Asdrubal e as almofadas

O que Asdrubal gostava mesmo era de almofadas. Um gosto tão peculiar que chegava a colecioná-las. Mas não se trata de uma coleção descompromissada, pela junção de diferentes exemplares, a coleção era meticulosa o bastante para que ele descreve em detalhes mínimos o tecido, a maciez e o volume de cada uma delas.

Outro fator curioso é que Asdrubal as guardava num comodo especial dentro de casa, uma sala com o assoalho forrado de almofadas. O comum é que as pessoas preenchessem as suas salas com sofás e algumas almofadas. Mas nosso colecionador tinha uma teoria própria: sofás são desconfortáveis, um lugar onde só podemos sentar e observar a nossa volta. Almofadas não, são variadasm sortidas, especiais. Nelas se sentam, se deitam, se abraçam. A demonstração mais perfeita da palavra "conforto".

Certa manhã depois de um café pequeno e um pão com manteiga sobre suas fofas acomodações. Um anseio recorrente veio no peito. No peito? Que exagero! Sim querida, no peito. Asdrubal precisava de uma nova almofada.

Estava decidido, levantou-se e saiu à caça de uma nova peça para a sua coleção. O mais interessante é que ele desenhava no pensamento as particularidades de cada almofada nova que adquiria. Esta sim, seria diferente das outras. Ou não, apenas mais uma almofada.

Levantar daquele estado contemplativo - quase um sono leve - era penoso. Cada movimento novo, de cada parte do corpo lhe parecia dolorosa. Atravessar os outros aposentos da casa era como um desafio com obstáculos. Mas todo este desconforto se resumia a um só objetivo: a procura.

Procurava nos lugares mais improváveis por mais uma querida e confortável parceira de deitar, sentar, abraçar, chafurdar e outras adjacências. Olhava em outros jogos de sofá, em pilhas avulsas. Bendito seja o vendedor que o atendesse no momento em que ele a encontrasse. Era quase um apego afetivo, não importa a que preço, ele ia levar.

No caminho para casa Asdrubal a abraçava com carinho, toda embrullhada junto ao coração. E é aí minha querida que uma ligação diferente se estabelecia um laço entre os dois. Não havia outras peças que tirassem a atenção para a nova aquisição. Uma cegueira que o impedia de enxergar o exagero de fofuras e extravgâncias que tinha naquele cômodo.

Ao chegar em casa, chegava o momento de decidir onde ficaria a nova almofada. Mas a decisão era quase sempre rasa e quase aleatória. O que realmente importava era descobrir a que parte do corpo aquele quadradinho confortável dava mais aconchego. Punha atrás da cabeça, deitava de lado, de bruço. Ainda não. Colocava nos pés, cruzava uma perna sobra a outra. Ainda não. Trouxe para as costas na região anterior ao tórax, mais ou menos onde fica deitado o coração, sabe?

Agora sim, que perfeição, que delícia. Daqui não levanto mais, dizia ele. Durante o descanso pensava: Para que existe a casa toda, se este é o cômodo mais agradável?
Que dúvida tola! Mas, naquele estado de repouso, parecia a mais perspicaz coerência.

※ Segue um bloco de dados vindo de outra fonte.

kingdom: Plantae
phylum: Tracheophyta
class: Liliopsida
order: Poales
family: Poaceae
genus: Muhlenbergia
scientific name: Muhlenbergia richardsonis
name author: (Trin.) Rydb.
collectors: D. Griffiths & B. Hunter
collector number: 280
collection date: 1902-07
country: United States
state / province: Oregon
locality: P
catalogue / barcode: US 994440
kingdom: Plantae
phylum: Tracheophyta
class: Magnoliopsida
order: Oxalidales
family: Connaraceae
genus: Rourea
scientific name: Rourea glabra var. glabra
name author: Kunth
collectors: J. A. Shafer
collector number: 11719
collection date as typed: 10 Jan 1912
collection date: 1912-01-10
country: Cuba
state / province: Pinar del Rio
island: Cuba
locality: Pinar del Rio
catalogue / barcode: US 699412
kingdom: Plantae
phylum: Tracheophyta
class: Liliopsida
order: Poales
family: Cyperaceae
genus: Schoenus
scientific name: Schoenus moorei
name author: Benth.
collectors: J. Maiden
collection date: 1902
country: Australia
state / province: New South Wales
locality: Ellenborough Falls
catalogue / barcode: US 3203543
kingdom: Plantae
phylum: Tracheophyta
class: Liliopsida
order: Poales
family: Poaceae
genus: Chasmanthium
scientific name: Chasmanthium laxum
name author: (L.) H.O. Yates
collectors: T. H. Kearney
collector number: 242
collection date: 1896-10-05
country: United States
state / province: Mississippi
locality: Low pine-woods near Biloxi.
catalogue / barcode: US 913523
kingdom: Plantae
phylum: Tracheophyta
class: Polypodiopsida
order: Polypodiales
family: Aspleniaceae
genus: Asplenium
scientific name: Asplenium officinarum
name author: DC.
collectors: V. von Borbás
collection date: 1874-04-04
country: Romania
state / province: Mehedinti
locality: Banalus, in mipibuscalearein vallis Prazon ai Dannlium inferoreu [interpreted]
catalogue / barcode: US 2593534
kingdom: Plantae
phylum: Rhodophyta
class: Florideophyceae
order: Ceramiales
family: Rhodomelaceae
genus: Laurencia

A surpresa é que o sossego daquele cômodo ia sendo perturbado, o peso do corpo e do coração de Asdrubal comprimiam o enchimento da almofada que ia se tornando cada vez mais dura. Quanto mais dura, mais desconfortável e mais próximo da dureza fria do chão.
Maldita inquietude que dava nessa hora. Incomodozinho petulante.

Só havia uma solução, ele arregalava os olhos resolvendo o problema, surpreso com uma solução que parecia nova, quem sabe conveniente, dizia: Preciso de uma nova almofada para forrar esta sala.